According to a textbook on astronomy, written in 1271, clockmakers were trying trying to make a wheel which would make one complete revolution in a 24 hour period, but were having some difficulties. The problem was in regards to a concept essential to the workings of any mechanical clock. Power must be delivered in intermittent bursts and precisely regulated. This is what the “escapement” does.The first one debuted about 1275. It worked by allowing a toothed wheel to turn, one tooth at a time. A breakthrough came in the early 1500s when Peter Henlein developed “spring power.”
Many early clocks were large because the mechanical mechanisms were made of large individual components and weights. Henlein’s spring powered clock changed all of that. Spring powered clocks could be made mantle or table size.
The next major innovation was by a Dutchman named Christian Huygens in 1656. He invented the first pendulum clock, although Galileo is credited with the original design. These clocks could keep time to within 10 seconds a day. Huygens later invented a balance wheel and spring assembly, similar to what is used in the modern wrist watch. The pendulum clock is perhaps better known as the grandfather clock, or more correctly, long case clock. The first ones were made in Britain. These grandfather clocks later became very popular and found their way to America.

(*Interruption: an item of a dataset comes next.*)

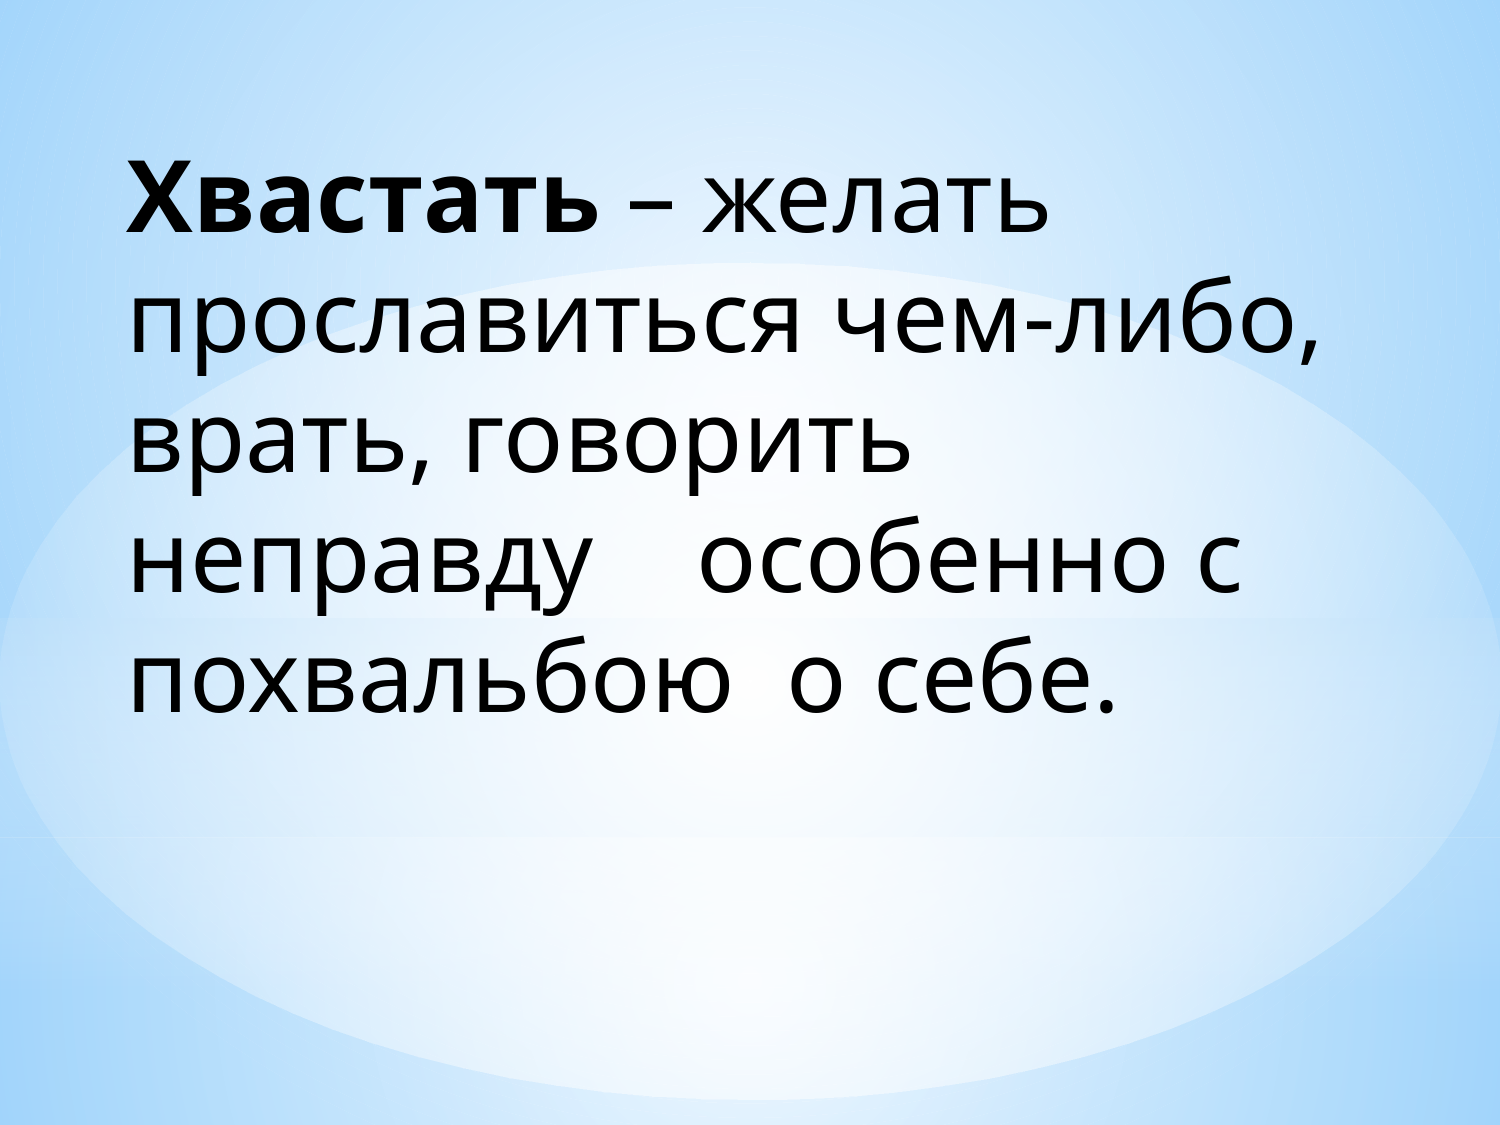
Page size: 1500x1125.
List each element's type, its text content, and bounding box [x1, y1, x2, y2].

text_box Хвастать – желать прославиться чем-либо, врать, говорить неправду особенно с похвальбою о себе. [112, 125, 1412, 785]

However, clock makers were still working to develop a more accurate pendulum and anchor escapement mechanism. That was achieved around 1670. By the late 1800s, improvements had made it accurate to within one one-hundredth of a second. But, clocks and timepieces in general were still priced outside the reach of most except the very rich.
As time progressed, other ways to power clocks evolved. Wind up and alarm clocks quickly became popular and finally as more clock makers began producing timepieces prices eventually dropped to where they became common household appliances. Watches worn on the wrist was naturally the next step, many of which were expensive and not only used as a way to tell time, but as status symbols.
Quartz technology became the wave of the future in the mid 1930s. They had no mechanical moving parts to wear out and they were more accurate. They worked by passing an electronic vibration through the quartz.
The atomic clock was developed shortly afterwards and is incredibly accurate. In 1967, the 13th General Conference on Weights and Measures set the world clock on vibrations of the cesium atom.
Technologically speaking, one wonders why it took man so long to develop accurate timepieces. But, it’s about time!